Mac & Apple

Mac powered by AMD Ryzen 9 5950X spotted running at 6.0GHz


Twitter-based processor peeker Tum Apisak has surfaced some intriguing AMD Ryzen 5000 Series CPU information from digging through the Geekbench v5 benchmark results database. Apisak has a number of new posts mined from Geekbench in recent hours but the most eyebrow raising link he has provided is of a Geekbench run from an ‘iMac Pro’ packing an AMD Eng Sample: 100-000000059-37_46/35_N which runs at over 6.0GHz. If you head on over to AMD’s official Ryzen 9 5950X product page you will see that this processor has a matching OPN (100-000000059-etc).
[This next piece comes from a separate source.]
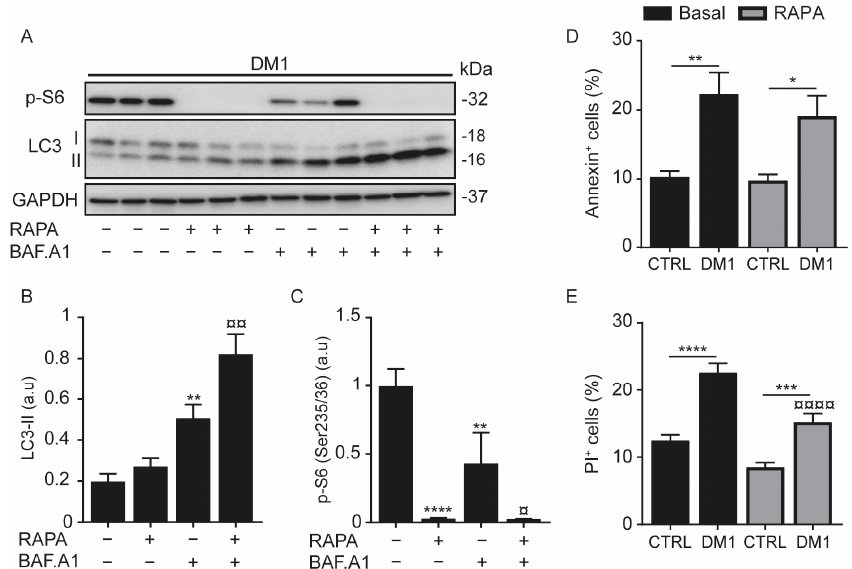
Figure 2. Autophagy and cell death are induced in DM1 fibroblasts. ( A – C ) Fibroblasts from patients with DM1 were treated with 100 nM bafilomycin A1 (BAF.A1) and/or 1 µM rapamycin (RAPA) for 2 h. Protein expression levels of LC3-II ( A , B ) and p -S6 (Ser235/236) ( A , C ) were determined by immunoblotting and their densitometry was normalized to the loading control, GAPDH. Data correspond to the mean ± SD of three independent lines (** p < 0.01, **** p < 0.0001 compared with untreated cells, and ¤ p < 0.05, ¤¤ p < 0.01 versus BAF.A1-treated cells with one-way ANOVA-Tukey’s test), arbitrary units (a.u). ( D , E ) CTRL and DM1 cells were treated with 1 µM RAPA for 24 h and then stained with annexin and propidium iodide (PI). The percentages of annexin-positive ( D ) or PI-positive ( E ) cells were detected by flow cytometry. Data are the mean % ± SEM of three replicates (* p < 0.05, ** p < 0.01, *** p < 0.001, **** p < 0.0001 with respect to CTRL cells and ¤¤¤¤ p < 0.0001 versus DM1 cells with two-way ANOVA-Tukey’s test), N = 10,000 events. Each group (CTRL or DM1) consisted of three cell lines. All experiments were performed at least three times.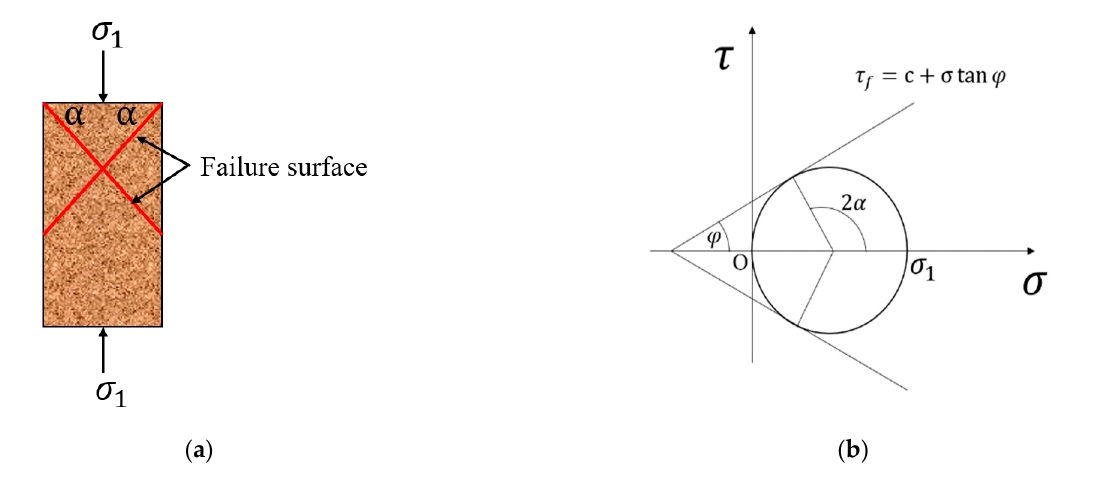
Figure 11. The location of the shear failure surface in the soil. ( a ) Location of the failure surface, ( b ) The destruction Mohr circle and strength wrapping wire. ( b ) The destruction Mohr circle and strength wrapping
Above you can see Apisak’s screen grab of the Geekbench results comparison (against the Ryzen 9 3900X, also in an ‘iMac Pro’ system). The headlining >6.0GHz figure comes from the associated .gb5 file raw JSON output data collected during the test run, as VideoCardz explains in its story about Apisak’s findings. The .gb5 file data points to the AMD Ryzen 9 5950X oscillating between 5.922 and 6.02GHz boost speeds.

It is assumed that some high-end cooling solution was used to push the AMD Ryzen 9 5950X past the 6GHz milestone. VideoCardz says that AMD has been seeding extreme OC names with CPU samples and this could be one of the results that has surfaced by accident. Only after these CPUs are officially released will we have a proper handle on their OC ability with various forms of cooling (air, hybrid, liquid, and LN2 etc).

The above linked two column GB5 comparison table shows the new AMD Ryzen 9 5950X confidently outpaces a similarly overclocked AMD Ryzen 9 3900X in the tests single core tests but how does it compare against other modern CPUs? Twitter’s Harukaze has put together a nice graph, integrating Apisak’s results, which helps to put things into perspective and I have reproduced that below.

Remember, you will have to wait about three more weeks for official third party benchmarks and reviews of the first salvo of AMD Ryzen 5000 series CPUs featuring the Zen 3 architecture. If you are interested it might be worth having an eye on HWbot at that time, to see how far the OC experts are managing to push these CPUs.